Replication Package for: Evaluating LLMs on Medical Diagnostics Leveraging a Golden Model & Combinatorial Testing
Authors/Creators
Description
Replication package for: "Evaluating LLMs on Medical Diagnostics Leveraging a Golden Model & Combinatorial Testing", which is an extenstion to [5, 6, 7]. This package provides the data retrieved during experiments for the corresponding paper. The experiments are performed using ChatGPT[1] and GPT-4o[2,3] which are evaluated against NetDoktor's "Symptom-Checker"[4]. Furthermore, it should be noted that these models are closed-source and might be updated by the vendors at any time. Because of this and the non-deterministic nature of LLMs results might differ on re-runs of the experiments. Finally, we provide the code for aggregating data from [4], so that it can be leveraged as a golden model.

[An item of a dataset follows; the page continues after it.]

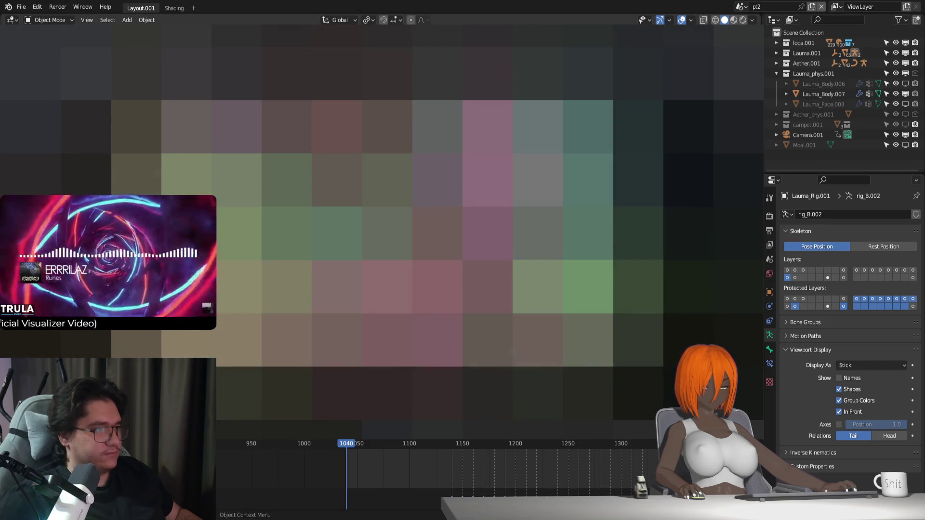
key("ctrl+Tab")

[1] OpenAI(2023). ChatGPT. Online: chat.openai.com/chat.
[2] OpenAI (2023). GPT-4 technical report. In arXiv: 2303.08774. arXiv.
[3] OpenAI (2024). Introducing GPT-4o and more tools to ChatGPT free users. Online: https://openai.com/index/gpt-4o-and-more-tools-to-chatgpt-free.
[4] Richter et al. (2024). Symptom-Checker. Online: www.netdoktor.at/symptom-checker.
[5] Perko et al. (2024). Testing ChatGPT's Performance on Medical Diagnostic Tasks.
[6] Perko et al. (2024). Using Combinatorial Testing for Prompt Engineering of LLMs in Medicine.
[7] Mujic et al. (2025). Extraction of Knowledge Representations for Reasoning from Medical Questionnaires.